Kara laughed as I ground my teeth down to dull nubs. Not for the first time since reaching Chicago, I imagined soaking us both in gasoline and lighting the inside of the car on fire. She was so spiteful she’d probably keep laughing, though. I settled for lighting another coffin nail.
“If you would relax for five minutes, you might actually be enjoying yourself, Gavin.”
“Sometimes I really miss the days when you called me “Mr. English.”
“Yeah, well that was all over the first time you saw me naked.”
I rolled up both of our windows and used the child lock so she couldn’t get hers back down.
“Only half-naked. We were in a steam room, and you gave me zero warning that you would be topless.”
“You could have looked away.”
“I did. Eventually. Face it, you’re gorgeous. I’m human. It was unavoidable.” I inhaled some delicious, satisfyin
g carcinogens. “You would have looked if it was me.”
“If I wanted to see your junk, all I’d need to do is ask. Can you open the window while you’re puffing away on that thing?”
“No. I’m trying to kill us both with second hand smoke, so I don’t have to spend one more second in this goddamn unholy bumper-to-bumper nightmare from hell.”
“Ugh,” Kara replied. “Five more minutes on the expressway isn’t the end of the world. Lighten up.”
I took a long drag before replying, “All I see are brake lights and blood. This is how WWII started. Hitler got stuck in traffic too many times. Next thing the world knew, he was invading Poland.”
Kara reached across my lap and unlocked the power windows. “There’s a pool at our hotel. Maybe watching me tan next to somebody’s husband will make you feel better.”
She had me there. Watching guys, especially married guys, try their hardest not to stare at beautiful women always made me chuckle. Mostly because I never bothered to hide my own wandering eyes—I’m not married and I believe ogling is genetic to the male animal. Like road rage.
I finished off my cigarette and ground the cherry into the faux-leather seat of the rental until it went out, leaving a singed round hole. It didn’t make me feel any better.
“They’re going to keep your deposit for that,” Kara said.

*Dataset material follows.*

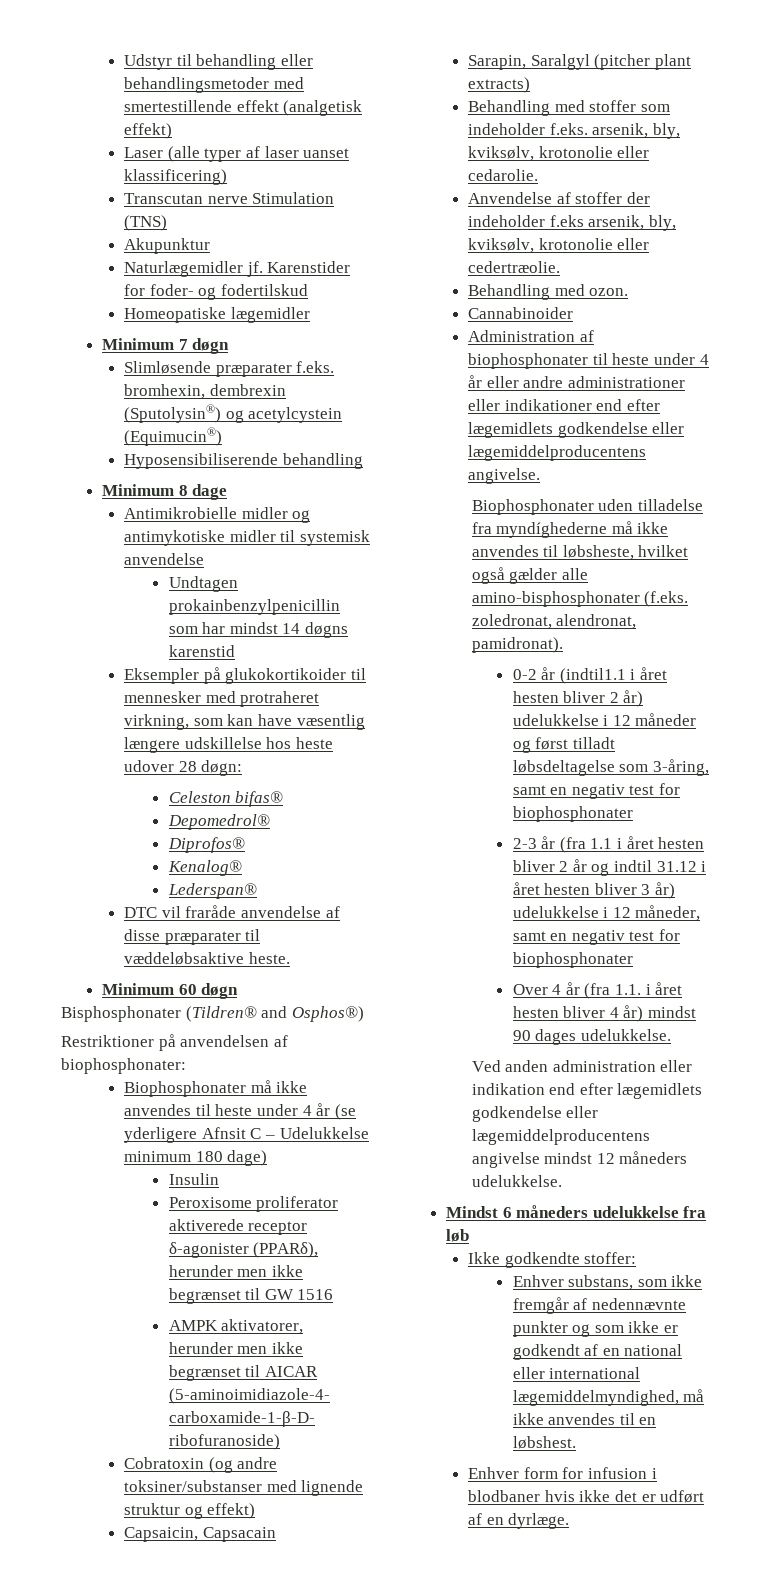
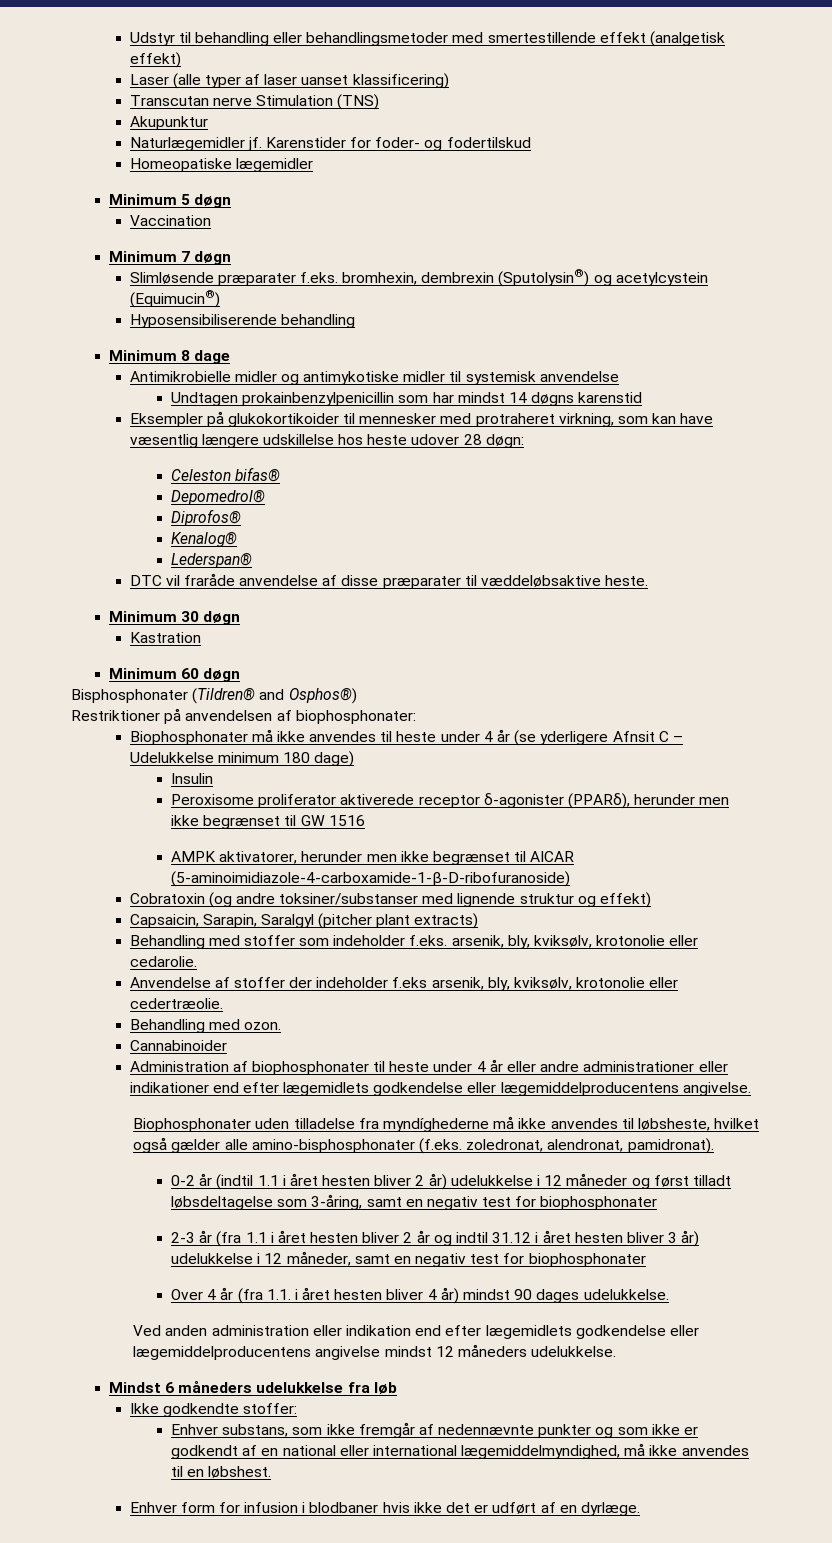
(310, 315) none -> [108,194,232,208] [129,215,211,226] // Minimum 5 døgn // Vaccination
(290, 958) none -> [108,611,241,625] [129,632,201,643] // Minimum 30 døgn // Kastration
[202,1527,276,1542] Capsacain // -> (199, 921) none
[559,668,626,684] (indtil1.1 -> [216,1174,279,1190] (indtil 1.1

That made me feel even worse.
“Maybe you could brighten my mood by taking off your top. My memory is fading.”
“I’m sure you can find a strip club in Chicago.”
“Maybe. If we ever get off this goddamn expressway.”
Then a miracle happened; the saintly woman behind the navigation box said, “Please make a right turn and exit onto Congress Parkway.”
JACK DANIELS
T he baby doesn’t have to wake me up anymore. At one-fifteen, three o’clock, and four-thirty, my internal alarm rings and I know it’s time to get up and feed, change, snuggle, or generally worship Samantha until she falls back to sleep.